◆ WHAT TO DO:
(A) Summarize the Bloomfield Tech passage in two sentences.
(B) Please explain in one or two sentences why students and staff of West Caldwell Tech will occupy the Bloomfield Tech building, according to the Bloomfield Tech passage.
# Start of QUOTED PASSAGE
Bloomfield Tech High School (also Essex County Bloomfield Tech or Bloomfield Tech) is a regional public high school located in Bloomfield, that offered occupational and academic instruction for students in Essex County, New Jersey, United States, as part of the Essex County Vocational Technical Schools. The school was also home to the first Green Energy Academy in a high school setting, which opened in 2009. The district offered adult programs in the evening at Bloomfield Tech.

As of the 2016-17 school year, the school had an enrollment of 483 students and 40.5 classroom teachers (on an FTE basis), for a student–teacher ratio of 11.9:1. There were 296 students (61.3% of enrollment) eligible for free lunch and 86 (17.8% of students) eligible for reduced-cost lunch.

At the end of the 2017-18 school year, Bloomfield Tech High School closed along with North 13th Street Tech and has been replaced by the newly constructed Donald M. Payne Sr. School of Technology in Newark. However the students and staff of West Caldwell Tech will occupy Bloomfield Tech as the West Caldwell school building is being renovated.

Awards, recognition and rankings
In 2015, Bloomfield Tech was one of 15 schools in New Jersey, and one of nine public schools, recognized as a National Blue Ribbon School in the exemplary high performing category by the United States Department of Education.

During the 2009–10 school year, Bloomfield Tech High School was also awarded the Blue Ribbon School Award of Excellence by the United States Department of Education, the highest award an American school can receive.

Schooldigger.com ranked the school tied for 102nd out of 381 public high schools statewide in its 2011 rankings (an increase of 58 positions from the 2010 ranking) which were based on the combined percentage of students classified as proficient or above proficient on the mathematics (83.9%) and language arts literacy (99.1%) components of the High School Proficiency Assessment (HSPA).
# End of QUOTED PASSAGE
# Start of RECORDED INFORMATION
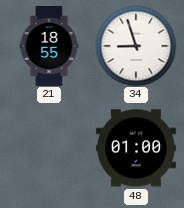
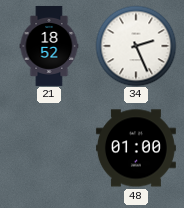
21: 18:55 -> 18:52
34: 8:57 -> 2:26
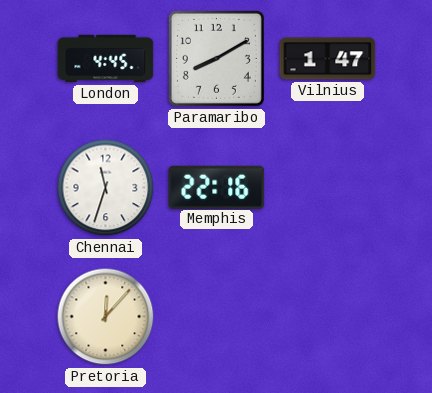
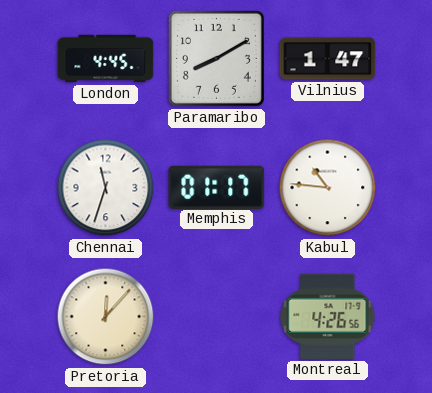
# End of RECORDED INFORMATION
◆ TASK-BY-TASK RESULTS:
(A) Bloomfield Tech High School is a regional public high school in Bloomfield, New Jersey, part of the Essex County Vocational Technical Schools, that offered occupational and academic instruction and was home to the first Green Energy Academy in a high school setting. It closed at the end of the 2017-18 school year and was replaced by the Donald M. Payne Sr. School of Technology in Newark, after the United States Department of Education had recognized it as a National Blue Ribbon School in 2015.

(B) They will occupy Bloomfield Tech because the West Caldwell school building is being renovated.